Activity list:
1. Quote the article on the monoatomic-layer transistor word for word, from "Professor Chung-Lin Wu" to "journal Nature Communications.".
2. According to the article on the monoatomic-layer transistor, how thick is the two-dimensional monoatomic layer that the team created?

Extracted text:
=== Begin Enclosure ===

Professor Chung-Lin Wu of the Department of Physics at NCKU and Dr. Chia-Hao Chen of the National Synchrotron Radiation Research Center have formed the Taiwanese Condensed Matter Physics Team to usher in the next-generation of electronic devices. Their collaboration has led to the creation of a two-dimensional monoatomic layer (approximately 0.7nm thick), capable of functioning as a transistor with the low energy consumption and low heat generation required for thinner, smaller, and faster integrated circuits (ICs). Beyond all expectations, their research achievement has surpassed Moore’s law and is expected to revolutionize the development of electronic devices for AI and machine learning. Their paper was published in August this year in the top-tier international journal Nature Communications.


In the 1960s, Gordon Moore predicted that every 18 months, the miniaturization of semiconductor IC processes would lead to a doubling of the number of transistors that fit in a circuit as well as the corresponding efficiency. Since that time, R&D in the field of conventional transistors (the basis of 0-and-1 calculations in digital logic), has continually advanced in accordance with Moore’s law; however, the physical size of these devices cannot be reduced indefinitely. Unless an alternative is found to the existing computational paradigm, the development of digital technology will come to an abrupt halt.

Recent research on graphene has opened the door to the possibility of two-dimensional (2D) materials with a thickness of only one atom (0.3nm) existing in nature. Functional 2D monolayer materials are viewed as the Holy Grail by scientists in physics, engineering, and optoelectronics. For many years, Professor Wu has been exploring the use of two-dimensional monoatomic layer systems as electronic components. In 2016, a collaborative effort was initiated between Novel Materials Research Teams at National Tsing Hua University and National Chiao Tung University with colleagues at the Department of Physics of NCKU, including Prof. Yi-Chun Chen specializing in surface measurement and Prof. Tse-Ming Chen specializing in quantum device measurement. After more than a year of effort, they succeeded in developing materials that are only one atom thick and capable of functioning as transistors at the atomic scale.

=== End Enclosure ===

The data:
=== Begin Enclosure ===

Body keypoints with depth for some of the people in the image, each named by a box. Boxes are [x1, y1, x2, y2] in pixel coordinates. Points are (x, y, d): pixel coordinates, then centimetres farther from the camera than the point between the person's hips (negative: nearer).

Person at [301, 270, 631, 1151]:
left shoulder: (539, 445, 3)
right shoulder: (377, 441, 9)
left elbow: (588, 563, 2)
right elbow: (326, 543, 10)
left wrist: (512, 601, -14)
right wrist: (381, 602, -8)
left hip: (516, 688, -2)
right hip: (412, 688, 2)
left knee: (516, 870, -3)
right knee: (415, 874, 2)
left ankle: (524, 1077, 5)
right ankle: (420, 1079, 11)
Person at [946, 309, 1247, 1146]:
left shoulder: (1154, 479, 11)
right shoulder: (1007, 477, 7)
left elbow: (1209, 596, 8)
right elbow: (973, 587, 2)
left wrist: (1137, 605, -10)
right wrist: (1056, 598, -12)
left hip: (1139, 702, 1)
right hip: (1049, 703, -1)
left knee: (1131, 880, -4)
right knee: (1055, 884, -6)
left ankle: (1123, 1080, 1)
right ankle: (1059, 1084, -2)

=== End Enclosure ===
=== Begin Enclosure ===

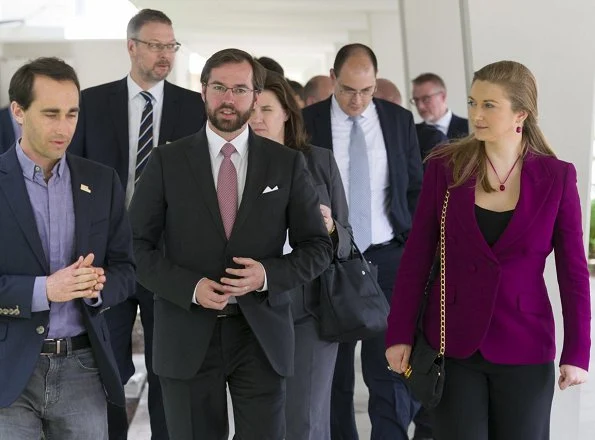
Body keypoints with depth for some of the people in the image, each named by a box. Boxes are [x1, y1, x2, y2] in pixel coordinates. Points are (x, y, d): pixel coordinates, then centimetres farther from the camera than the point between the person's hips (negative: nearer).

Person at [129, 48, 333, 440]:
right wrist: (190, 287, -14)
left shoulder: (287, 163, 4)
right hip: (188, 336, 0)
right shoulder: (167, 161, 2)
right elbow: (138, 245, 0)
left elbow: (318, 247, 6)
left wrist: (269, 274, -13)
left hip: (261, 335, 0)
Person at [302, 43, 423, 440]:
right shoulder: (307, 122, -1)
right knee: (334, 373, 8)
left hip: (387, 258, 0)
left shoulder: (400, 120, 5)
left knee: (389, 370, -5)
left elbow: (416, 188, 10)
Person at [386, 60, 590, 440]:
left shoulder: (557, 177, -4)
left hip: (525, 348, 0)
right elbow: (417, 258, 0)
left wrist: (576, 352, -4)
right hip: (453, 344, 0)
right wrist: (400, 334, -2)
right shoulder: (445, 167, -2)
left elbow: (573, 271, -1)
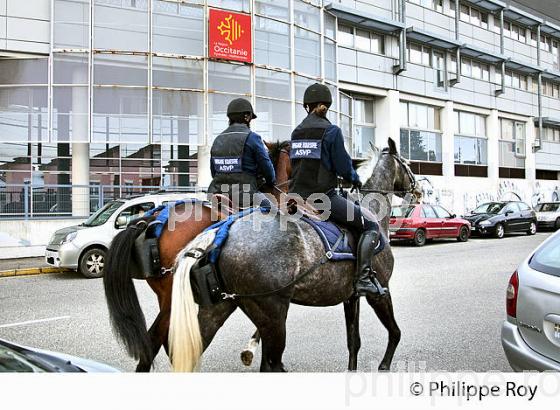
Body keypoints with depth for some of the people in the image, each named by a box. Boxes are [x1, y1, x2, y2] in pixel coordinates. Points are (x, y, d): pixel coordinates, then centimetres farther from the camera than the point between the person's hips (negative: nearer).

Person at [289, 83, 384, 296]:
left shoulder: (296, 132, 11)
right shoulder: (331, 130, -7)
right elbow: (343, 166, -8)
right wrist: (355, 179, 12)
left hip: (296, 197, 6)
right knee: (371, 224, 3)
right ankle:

=== End Enclosure ===

Responses for each task:
1.
Professor Chung-Lin Wu of the Department of Physics at NCKU and Dr. Chia-Hao Chen of the National Synchrotron Radiation Research Center have formed the Taiwanese Condensed Matter Physics Team to usher in the next-generation of electronic devices. Their collaboration has led to the creation of a two-dimensional monoatomic layer (approximately 0.7nm thick), capable of functioning as a transistor with the low energy consumption and low heat generation required for thinner, smaller, and faster integrated circuits (ICs). Beyond all expectations, their research achievement has surpassed Moore’s law and is expected to revolutionize the development of electronic devices for AI and machine learning. Their paper was published in August this year in the top-tier international journal Nature Communications.

2. Approximately 0.7nm.